Memory Error TFIDF cosine similarity in python

There's a large dataset with items descriptions. It contains item ID's and text description of it. One can build a cosine similarity matrix for tf_idf values for terms in descriptions.

My dataset contains descriptions for 300336 items. I've got a MemmoryError when try to execute my python code:

from sklearn.feature_extraction.text import TfidfVectorizer
from sklearn.metrics.pairwise import *

tf = TfidfVectorizer(analyzer='word',
                         ngram_range=(1, 1),
tfidf_mx = tf.fit_transform(df.text)
cosine_similarities = linear_kernel(tfidf_mx)

I've tried also another way

sim_mx = cosine_similarity(tfidf_mx, dense_output=False)

But it gives me a MemoryError too.

May be there's upper limit even on sparse matrix for cosine similarities computation?

Do you know why MemoryError occurs and how to treat it?


  • The MemoryError occurs because the output is (a) ridiculously large and (b) dense, regardless of whether it's stored in a sparse or dense matrix.

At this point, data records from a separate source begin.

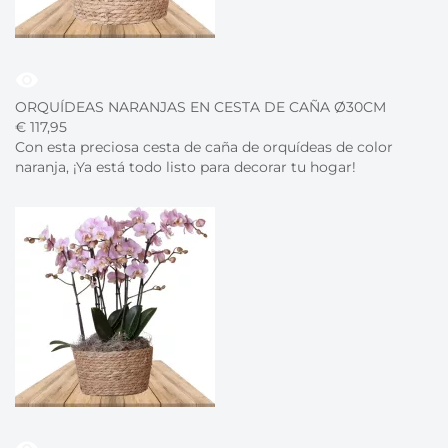
visibility
ORQUÍDEAS NARANJAS EN CESTA DE CAÑA Ø30CM
€
117,
95
Con esta preciosa cesta de caña de orquídeas de color
naranja, ¡Ya está todo listo para decorar tu hogar!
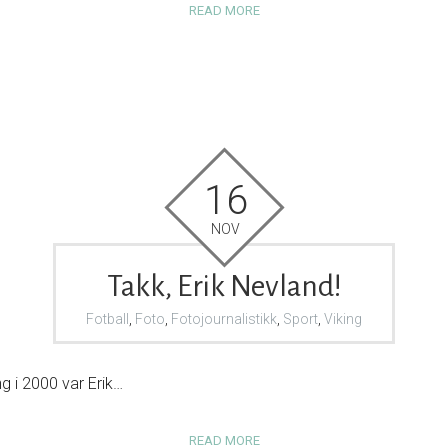
READ MORE
16
NOV
Takk, Erik Nevland!
Fotball
,
Foto
,
Fotojournalistikk
,
Sport
,
Viking
ng i 2000 var Erik…
READ MORE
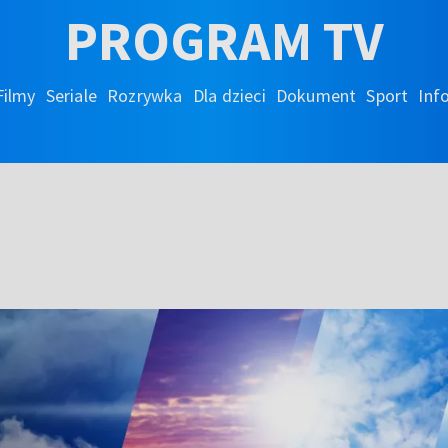
PROGRAM TV
Filmy
Seriale
Rozrywka
Dla dzieci
Dokument
Sport
Inf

    (a) If the input contains n items, there are n * (n - 1) similarities to compute and return. (Since sim(i, j) = sim(j, i), there are really just n * (n - 1) / 2 similarities, but the matrix lists each one twice.) With 300336 items, the resulting matrix will contain 90 billion entries. That's about 720 G of space, I believe.

    (b) If most of these entries were 0, then a sparse matrix would save space. But often that's not the case with similarity scores. Cosine(i,j) will be 0, for example, only for pairs of items that have 0 words in common.